2

I try to extract the non-white space character from a string using REGEXP_SUBSTR.

I use this regex \s*([^\s]*)\s* and extract the first group

Using \s to denote white spaces as documented here removes the leading spaces, but preserves the training once.

 select  '"'||REGEXP_SUBSTR( ' xxx  ', '\s*([^\s]*)\s*', 1, 1, NULL, 1 )||'"' AS text
 from dual;

 "xxx  "

Only if I switch to the POSIX syntax as documented for 10g I get the expected result.
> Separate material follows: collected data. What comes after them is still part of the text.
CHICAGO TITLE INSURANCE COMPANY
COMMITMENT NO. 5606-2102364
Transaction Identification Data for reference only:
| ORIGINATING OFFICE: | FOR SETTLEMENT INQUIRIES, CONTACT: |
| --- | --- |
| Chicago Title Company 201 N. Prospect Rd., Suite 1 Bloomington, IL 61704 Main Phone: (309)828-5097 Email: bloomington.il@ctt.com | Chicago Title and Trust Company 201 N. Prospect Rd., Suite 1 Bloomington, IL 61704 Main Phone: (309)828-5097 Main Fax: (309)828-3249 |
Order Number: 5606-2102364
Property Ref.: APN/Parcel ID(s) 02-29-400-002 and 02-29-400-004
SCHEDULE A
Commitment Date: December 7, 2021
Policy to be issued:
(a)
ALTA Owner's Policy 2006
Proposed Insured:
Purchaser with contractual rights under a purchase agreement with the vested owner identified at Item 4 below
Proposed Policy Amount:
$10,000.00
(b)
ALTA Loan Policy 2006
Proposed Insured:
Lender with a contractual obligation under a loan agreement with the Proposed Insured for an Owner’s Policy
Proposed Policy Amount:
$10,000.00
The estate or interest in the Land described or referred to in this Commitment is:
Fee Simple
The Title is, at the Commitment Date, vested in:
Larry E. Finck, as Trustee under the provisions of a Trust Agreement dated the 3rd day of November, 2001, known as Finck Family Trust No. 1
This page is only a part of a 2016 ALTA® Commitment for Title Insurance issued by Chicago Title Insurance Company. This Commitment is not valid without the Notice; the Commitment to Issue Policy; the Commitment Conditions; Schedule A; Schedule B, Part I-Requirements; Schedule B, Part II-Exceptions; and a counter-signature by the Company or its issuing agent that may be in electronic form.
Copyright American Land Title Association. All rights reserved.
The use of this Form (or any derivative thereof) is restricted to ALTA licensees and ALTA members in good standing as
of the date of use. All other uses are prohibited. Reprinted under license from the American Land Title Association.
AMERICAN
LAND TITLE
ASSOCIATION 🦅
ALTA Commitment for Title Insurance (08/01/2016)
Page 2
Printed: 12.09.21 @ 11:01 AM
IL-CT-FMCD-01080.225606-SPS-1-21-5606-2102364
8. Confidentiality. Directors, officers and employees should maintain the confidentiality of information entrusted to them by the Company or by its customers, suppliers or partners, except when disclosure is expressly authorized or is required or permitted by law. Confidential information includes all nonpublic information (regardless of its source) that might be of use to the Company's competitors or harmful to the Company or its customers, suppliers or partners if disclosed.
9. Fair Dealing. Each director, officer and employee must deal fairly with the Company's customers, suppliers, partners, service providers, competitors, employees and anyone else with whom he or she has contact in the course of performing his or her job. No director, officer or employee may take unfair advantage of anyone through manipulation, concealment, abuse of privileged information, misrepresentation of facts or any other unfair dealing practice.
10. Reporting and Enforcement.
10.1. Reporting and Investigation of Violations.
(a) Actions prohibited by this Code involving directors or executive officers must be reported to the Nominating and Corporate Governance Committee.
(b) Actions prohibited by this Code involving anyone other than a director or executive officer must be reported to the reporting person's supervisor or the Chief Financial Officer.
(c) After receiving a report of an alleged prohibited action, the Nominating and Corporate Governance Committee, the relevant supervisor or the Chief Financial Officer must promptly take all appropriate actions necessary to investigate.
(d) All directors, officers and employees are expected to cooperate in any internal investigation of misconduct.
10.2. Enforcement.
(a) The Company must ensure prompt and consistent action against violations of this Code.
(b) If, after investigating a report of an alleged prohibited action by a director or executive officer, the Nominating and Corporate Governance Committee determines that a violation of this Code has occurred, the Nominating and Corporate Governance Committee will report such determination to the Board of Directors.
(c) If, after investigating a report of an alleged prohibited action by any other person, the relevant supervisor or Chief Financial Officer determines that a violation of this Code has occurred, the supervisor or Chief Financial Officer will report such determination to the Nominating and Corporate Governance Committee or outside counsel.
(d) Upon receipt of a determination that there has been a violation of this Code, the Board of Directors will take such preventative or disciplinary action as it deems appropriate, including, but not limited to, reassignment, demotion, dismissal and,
 select  '"'||REGEXP_SUBSTR( ' xxx  ', '\s*([^[:space:]]*)[:space:]*', 1, 1, NULL, 1 )||'"' AS text
 from dual;

 "xxx"

What's (I'm doing) wrong?

I'm on 12.1.0.2.0

NLS_CHARACTERSET WE8MSWIN1252

Marmite Bomber
  • 19,886
  • 4
  • 26
  • 53
  • Have you checked this [documentation](http://docs.oracle.com/database/121/SQLRF/ap_posix002.htm#SQLRF55542) ? Is says that `\` is not supported for multilingual enhancements. –  Jan 30 '16 at 21:15
  • `select '"'||REGEXP_SUBSTR( ' xxx ', '\s*(\S*)\s*', 1, 1, NULL, 1 )||'"' AS text from dual;` – MT0 Jan 30 '16 at 22:31
  • @MTO thanks for the nice alternative, but the question was about the usage of \s in Nonmatching Character List. I was confused with [this](http://stackoverflow.com/questions/2788112/what-is-the-regular-expression-for-not-whitespace-and-not-a-hyphen) accepted answer. It is simple wrong or some extension? – Marmite Bomber Jan 31 '16 at 08:32

1 Answers1

1

[^\s] is incorrect, you can't use backslashed groups inside [].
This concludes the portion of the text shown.